→ **Problem to solve**: Repeat each line of the data exactly as written.

→ **Listed records**:

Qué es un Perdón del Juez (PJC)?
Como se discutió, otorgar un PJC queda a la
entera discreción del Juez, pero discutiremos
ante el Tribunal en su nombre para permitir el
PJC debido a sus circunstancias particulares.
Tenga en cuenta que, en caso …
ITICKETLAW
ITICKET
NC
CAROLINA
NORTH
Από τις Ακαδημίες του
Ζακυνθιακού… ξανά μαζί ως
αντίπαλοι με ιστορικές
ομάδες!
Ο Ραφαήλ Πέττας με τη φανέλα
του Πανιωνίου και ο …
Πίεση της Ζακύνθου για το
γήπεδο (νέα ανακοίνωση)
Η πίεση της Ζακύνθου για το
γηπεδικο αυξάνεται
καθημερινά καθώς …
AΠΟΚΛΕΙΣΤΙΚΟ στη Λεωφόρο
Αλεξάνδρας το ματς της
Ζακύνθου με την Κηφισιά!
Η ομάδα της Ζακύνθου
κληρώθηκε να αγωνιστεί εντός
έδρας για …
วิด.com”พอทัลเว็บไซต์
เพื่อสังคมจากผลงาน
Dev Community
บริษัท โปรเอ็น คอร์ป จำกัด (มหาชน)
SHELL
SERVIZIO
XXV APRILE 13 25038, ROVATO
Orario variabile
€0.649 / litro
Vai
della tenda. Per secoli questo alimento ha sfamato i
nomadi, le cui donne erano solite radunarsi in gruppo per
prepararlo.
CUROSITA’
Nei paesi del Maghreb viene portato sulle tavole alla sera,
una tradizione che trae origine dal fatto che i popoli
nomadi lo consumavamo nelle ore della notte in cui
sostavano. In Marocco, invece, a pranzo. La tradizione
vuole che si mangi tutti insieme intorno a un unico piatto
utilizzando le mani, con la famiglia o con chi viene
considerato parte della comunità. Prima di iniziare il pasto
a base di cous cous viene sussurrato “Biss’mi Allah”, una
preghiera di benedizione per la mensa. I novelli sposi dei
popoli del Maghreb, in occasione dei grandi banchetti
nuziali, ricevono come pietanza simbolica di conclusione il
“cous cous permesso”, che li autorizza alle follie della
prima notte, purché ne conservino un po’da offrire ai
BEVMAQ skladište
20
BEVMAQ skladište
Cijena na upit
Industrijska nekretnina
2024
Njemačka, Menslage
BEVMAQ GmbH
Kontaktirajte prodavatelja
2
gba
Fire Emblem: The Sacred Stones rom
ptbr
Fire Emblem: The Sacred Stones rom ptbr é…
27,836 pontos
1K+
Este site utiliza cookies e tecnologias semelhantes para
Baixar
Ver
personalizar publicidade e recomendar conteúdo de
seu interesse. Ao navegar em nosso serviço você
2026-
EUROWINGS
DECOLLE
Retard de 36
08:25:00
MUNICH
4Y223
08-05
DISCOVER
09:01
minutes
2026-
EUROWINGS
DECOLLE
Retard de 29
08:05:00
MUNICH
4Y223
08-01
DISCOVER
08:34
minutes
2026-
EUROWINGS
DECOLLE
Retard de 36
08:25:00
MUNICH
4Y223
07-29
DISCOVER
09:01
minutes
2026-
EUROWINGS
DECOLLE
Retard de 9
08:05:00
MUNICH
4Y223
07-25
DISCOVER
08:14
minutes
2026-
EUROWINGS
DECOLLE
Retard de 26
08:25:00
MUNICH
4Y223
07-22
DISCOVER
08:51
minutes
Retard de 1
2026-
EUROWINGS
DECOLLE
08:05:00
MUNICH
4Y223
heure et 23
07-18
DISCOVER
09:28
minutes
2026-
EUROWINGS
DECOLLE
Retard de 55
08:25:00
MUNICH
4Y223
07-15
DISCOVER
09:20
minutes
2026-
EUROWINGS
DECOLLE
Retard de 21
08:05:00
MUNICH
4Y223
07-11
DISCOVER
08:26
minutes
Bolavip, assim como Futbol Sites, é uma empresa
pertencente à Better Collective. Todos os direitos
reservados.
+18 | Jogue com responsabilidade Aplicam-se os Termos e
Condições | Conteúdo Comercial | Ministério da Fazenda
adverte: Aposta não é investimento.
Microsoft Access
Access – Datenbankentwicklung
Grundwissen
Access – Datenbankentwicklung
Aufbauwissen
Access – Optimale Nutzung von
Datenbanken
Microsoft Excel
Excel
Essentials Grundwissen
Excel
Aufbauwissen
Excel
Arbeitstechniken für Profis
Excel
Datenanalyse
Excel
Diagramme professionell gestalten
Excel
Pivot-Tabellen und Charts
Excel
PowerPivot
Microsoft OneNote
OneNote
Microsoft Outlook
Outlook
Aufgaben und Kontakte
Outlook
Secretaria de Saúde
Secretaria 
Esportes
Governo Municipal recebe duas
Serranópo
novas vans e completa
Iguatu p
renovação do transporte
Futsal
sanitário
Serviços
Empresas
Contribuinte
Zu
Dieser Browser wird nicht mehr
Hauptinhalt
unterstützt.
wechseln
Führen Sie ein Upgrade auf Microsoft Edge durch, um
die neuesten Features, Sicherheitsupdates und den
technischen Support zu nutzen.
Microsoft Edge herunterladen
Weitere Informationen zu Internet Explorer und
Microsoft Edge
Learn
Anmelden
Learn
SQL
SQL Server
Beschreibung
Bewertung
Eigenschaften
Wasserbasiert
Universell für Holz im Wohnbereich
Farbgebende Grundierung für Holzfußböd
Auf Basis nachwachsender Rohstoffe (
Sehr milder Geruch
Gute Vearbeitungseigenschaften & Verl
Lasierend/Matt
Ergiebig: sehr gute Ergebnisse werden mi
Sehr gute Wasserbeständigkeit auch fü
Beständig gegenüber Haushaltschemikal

→ **Task output**:
Qué es un Perdón del Juez (PJC)?
Como se discutió, otorgar un PJC queda a la
entera discreción del Juez, pero discutiremos
ante el Tribunal en su nombre para permitir el
PJC debido a sus circunstancias particulares.
Tenga en cuenta que, en caso …
ITICKETLAW
ITICKET
NC
CAROLINA
NORTH
Από τις Ακαδημίες του
Ζακυνθιακού… ξανά μαζί ως
αντίπαλοι με ιστορικές
ομάδες!
Ο Ραφαήλ Πέττας με τη φανέλα
του Πανιωνίου και ο …
Πίεση της Ζακύνθου για το
γήπεδο (νέα ανακοίνωση)
Η πίεση της Ζακύνθου για το
γηπεδικο αυξάνεται
καθημερινά καθώς …
AΠΟΚΛΕΙΣΤΙΚΟ στη Λεωφόρο
Αλεξάνδρας το ματς της
Ζακύνθου με την Κηφισιά!
Η ομάδα της Ζακύνθου
κληρώθηκε να αγωνιστεί εντός
έδρας για …
วิด.com”พอทัลเว็บไซต์
เพื่อสังคมจากผลงาน
Dev Community
บริษัท โปรเอ็น คอร์ป จำกัด (มหาชน)
SHELL
SERVIZIO
XXV APRILE 13 25038, ROVATO
Orario variabile
€0.649 / litro
Vai
della tenda. Per secoli questo alimento ha sfamato i
nomadi, le cui donne erano solite radunarsi in gruppo per
prepararlo.
CUROSITA’
Nei paesi del Maghreb viene portato sulle tavole alla sera,
una tradizione che trae origine dal fatto che i popoli
nomadi lo consumavamo nelle ore della notte in cui
sostavano. In Marocco, invece, a pranzo. La tradizione
vuole che si mangi tutti insieme intorno a un unico piatto
utilizzando le mani, con la famiglia o con chi viene
considerato parte della comunità. Prima di iniziare il pasto
a base di cous cous viene sussurrato “Biss’mi Allah”, una
preghiera di benedizione per la mensa. I novelli sposi dei
popoli del Maghreb, in occasione dei grandi banchetti
nuziali, ricevono come pietanza simbolica di conclusione il
“cous cous permesso”, che li autorizza alle follie della
prima notte, purché ne conservino un po’da offrire ai
BEVMAQ skladište
20
BEVMAQ skladište
Cijena na upit
Industrijska nekretnina
2024
Njemačka, Menslage
BEVMAQ GmbH
Kontaktirajte prodavatelja
2
gba
Fire Emblem: The Sacred Stones rom
ptbr
Fire Emblem: The Sacred Stones rom ptbr é…
27,836 pontos
1K+
Este site utiliza cookies e tecnologias semelhantes para
Baixar
Ver
personalizar publicidade e recomendar conteúdo de
seu interesse. Ao navegar em nosso serviço você
2026-
EUROWINGS
DECOLLE
Retard de 36
08:25:00
MUNICH
4Y223
08-05
DISCOVER
09:01
minutes
2026-
EUROWINGS
DECOLLE
Retard de 29
08:05:00
MUNICH
4Y223
08-01
DISCOVER
08:34
minutes
2026-
EUROWINGS
DECOLLE
Retard de 36
08:25:00
MUNICH
4Y223
07-29
DISCOVER
09:01
minutes
2026-
EUROWINGS
DECOLLE
Retard de 9
08:05:00
MUNICH
4Y223
07-25
DISCOVER
08:14
minutes
2026-
EUROWINGS
DECOLLE
Retard de 26
08:25:00
MUNICH
4Y223
07-22
DISCOVER
08:51
minutes
Retard de 1
2026-
EUROWINGS
DECOLLE
08:05:00
MUNICH
4Y223
heure et 23
07-18
DISCOVER
09:28
minutes
2026-
EUROWINGS
DECOLLE
Retard de 55
08:25:00
MUNICH
4Y223
07-15
DISCOVER
09:20
minutes
2026-
EUROWINGS
DECOLLE
Retard de 21
08:05:00
MUNICH
4Y223
07-11
DISCOVER
08:26
minutes
Bolavip, assim como Futbol Sites, é uma empresa
pertencente à Better Collective. Todos os direitos
reservados.
+18 | Jogue com responsabilidade Aplicam-se os Termos e
Condições | Conteúdo Comercial | Ministério da Fazenda
adverte: Aposta não é investimento.
Microsoft Access
Access – Datenbankentwicklung
Grundwissen
Access – Datenbankentwicklung
Aufbauwissen
Access – Optimale Nutzung von
Datenbanken
Microsoft Excel
Excel
Essentials Grundwissen
Excel
Aufbauwissen
Excel
Arbeitstechniken für Profis
Excel
Datenanalyse
Excel
Diagramme professionell gestalten
Excel
Pivot-Tabellen und Charts
Excel
PowerPivot
Microsoft OneNote
OneNote
Microsoft Outlook
Outlook
Aufgaben und Kontakte
Outlook
Secretaria de Saúde
Secretaria 
Esportes
Governo Municipal recebe duas
Serranópo
novas vans e completa
Iguatu p
renovação do transporte
Futsal
sanitário
Serviços
Empresas
Contribuinte
Zu
Dieser Browser wird nicht mehr
Hauptinhalt
unterstützt.
wechseln
Führen Sie ein Upgrade auf Microsoft Edge durch, um
die neuesten Features, Sicherheitsupdates und den
technischen Support zu nutzen.
Microsoft Edge herunterladen
Weitere Informationen zu Internet Explorer und
Microsoft Edge
Learn
Anmelden
Learn
SQL
SQL Server
Beschreibung
Bewertung
Eigenschaften
Wasserbasiert
Universell für Holz im Wohnbereich
Farbgebende Grundierung für Holzfußböd
Auf Basis nachwachsender Rohstoffe (
Sehr milder Geruch
Gute Vearbeitungseigenschaften & Verl
Lasierend/Matt
Ergiebig: sehr gute Ergebnisse werden mi
Sehr gute Wasserbeständigkeit auch fü
Beständig gegenüber Haushaltschemikal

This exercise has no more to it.